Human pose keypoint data
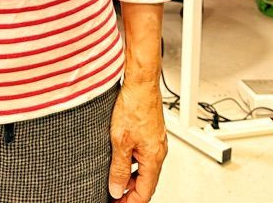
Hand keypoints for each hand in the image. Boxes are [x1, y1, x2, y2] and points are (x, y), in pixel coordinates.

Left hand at [108, 80, 166, 201]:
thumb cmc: (134, 105)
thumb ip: (118, 167)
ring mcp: (156, 141)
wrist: (141, 82)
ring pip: (144, 168)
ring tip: (113, 179)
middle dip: (130, 192)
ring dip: (130, 177)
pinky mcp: (151, 132)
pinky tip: (120, 158)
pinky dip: (132, 162)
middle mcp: (158, 151)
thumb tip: (116, 189)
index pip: (145, 192)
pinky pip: (143, 154)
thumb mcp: (120, 140)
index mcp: (154, 158)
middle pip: (146, 182)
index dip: (131, 202)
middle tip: (114, 194)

# Work request:
Throughout the data above, report every line that contains the string "pinky".

# Response for this exercise:
pinky mcp: (151, 132)
pinky tip: (120, 158)
pinky dip: (132, 162)
pinky pip: (143, 154)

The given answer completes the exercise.